Puncta Analysis: Measurement of Puncta Per Cell

Firstly, slices of each 15 μm z-stack were overlaid into a single image for puncta analysis using Fiji software (extension of ImageJ version 1.53c) (Schindelin et al., 2012). For each image, the unit of measurement was converted from pixels to microns using the scale bar, followed by converting the image to an 8-bit format. The MorphoLibJ plugin (Legland et al., 2016) was then used, with the morphological filter ‘White Top Hat’ to reduce background fluorescence that can obscure puncta size (Qvarnström et al., 2004). Next, the images underwent thresholding to isolate the puncta visible in the original image (Figure 2).

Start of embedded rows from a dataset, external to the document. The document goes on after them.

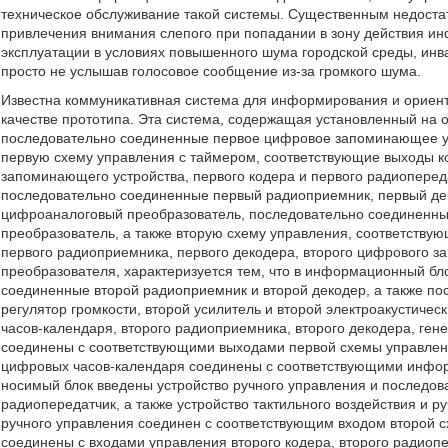
техническое обслуживание такой системы. Существенным недостат
привлечения внимания слепого при попадании в зону действия ин
эксплуатации в условиях повышенного шума городской среды, инв
просто не услышав голосовое сообщение из-за громкого шума.
Известна коммуникативная система для информирования и ориен
качестве прототипа. Эта система, содержащая установленный на
последовательно соединенные первое цифровое запоминающее уст
первую схему управления с таймером, соответствующие выходы к
запоминающего устройства, первого кодера и первого радиопере
последовательно соединенные первый радиоприемник, первый де
цифроаналоговый преобразователь, последовательно соединенные
преобразователь, а также вторую схему управления, соответству
первого радиоприемника, первого декодера, второго цифрового 
преобразователя, характеризуется тем, что в информационный б
соединенные второй радиоприемник и второй декодер, а также п
регулятор громкости, второй усилитель и второй электроакустиче
часов-календаря, второго радиоприемника, второго декодера, ген
соединены с соответствующими выходами первой схемы управлен
цифровых часов-календаря соединены с соответствующими инфор
носимый блок введены устройство ручного управления и последов
радиопередатчик, а также устройство тактильного воздействия и р
ручного управления соединен с соответствующим входом второй 
соединены с входами управления второго кодера, второго радиопе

Thresholds were kept consistent across experimental groups within each replicate. Finally, the number of puncta was assessed, producing a numbered list of each puncta and its associated area in μm². For each oocyte, the output for the number of puncta was sorted by size in Microsoft Excel, and the total size distribution was compared between groups in GraphPad Prism 8.4.3 (San Diego, CA, United States). Size categories assessed were defined by the relevant vesicle labeled by each marker along with additional size categories for other puncta detected to assess all potential differences within each dataset. These size categories included the recorded autophagosome size (Mizushima et al., 2002) (0.5–1.5 μm in diameter or 0.196–1.767 μm² in area) for LC3B and recorded lysosome size (Ponsford et al., 2020; Trivedi et al., 2020) (0.03–0.5 μm² in area) for LAMP1. Additional puncta detected outside of these categories were assessed in arbitrary categories increasing by 1 μm² up to >10 μm² for LC3B and BECN1, and increasing by 0.1 μm² up to >1 μm² for LAMP1. The differences between experimental groups for each category were then determined through statistical analysis as detailed below.

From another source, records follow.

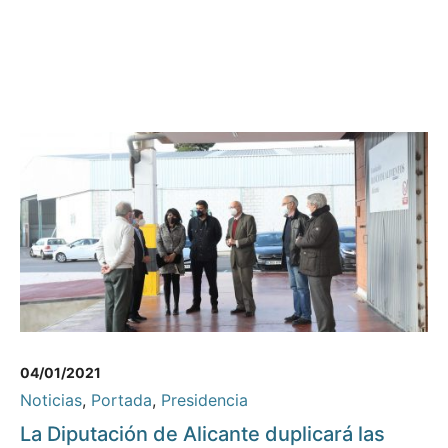
04/01/2021
Noticias
,
Portada
,
Presidencia
La Diputación de Alicante duplicará las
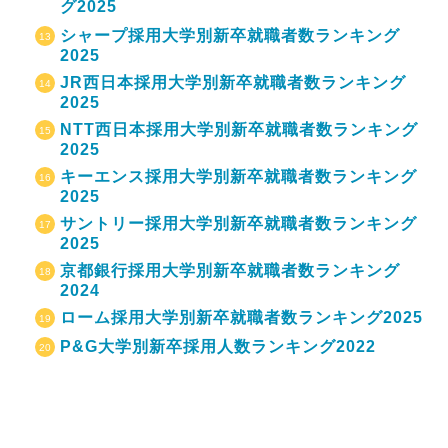
グ2025
シャープ採用大学別新卒就職者数ランキング
2025
JR西日本採用大学別新卒就職者数ランキング
2025
NTT西日本採用大学別新卒就職者数ランキング
2025
キーエンス採用大学別新卒就職者数ランキング
2025
サントリー採用大学別新卒就職者数ランキング
2025
京都銀行採用大学別新卒就職者数ランキング
2024
ローム採用大学別新卒就職者数ランキング2025
P&G大学別新卒採用人数ランキング2022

Details of the puncta analysis method utilized to analyze puncta size distribution within immunolabeled oocyte images. (A) Firstly, the single-channel image of antibody staining to be analyzed with a scale bar of known size was acquired. (B) The scale bar was traced using the straight-line tool, and the scale of the image was adjusted from pixels to microns (Analyze > Set Scale > Input scale bar size as known distance). The scale bar was then circled and deleted using an area selection tool to remove from the image. (C) The image was converted to an 8-bit grayscale format for further analysis (Image > Type > 8-bit). (D) White top hat transformation (Plugins > Morpholibj > Morphological filters) was then performed. To do this, the ‘White top hat’ operation was selected, and parameters were adjusted to obtain a reduced background and enhance features of interest. (E) The image was then thresholded (Image > Adjust > Threshold) by selecting the threshold that most accurately represented the detail of the initial image (T = 20 here). (F) Finally, the ‘analyze particles’ feature was selected (Analyze > Analyze particles) to produce a dialog box containing the number and size of each puncta measured. This information was copied into Excel, where puncta were sorted by size and categorized as desired.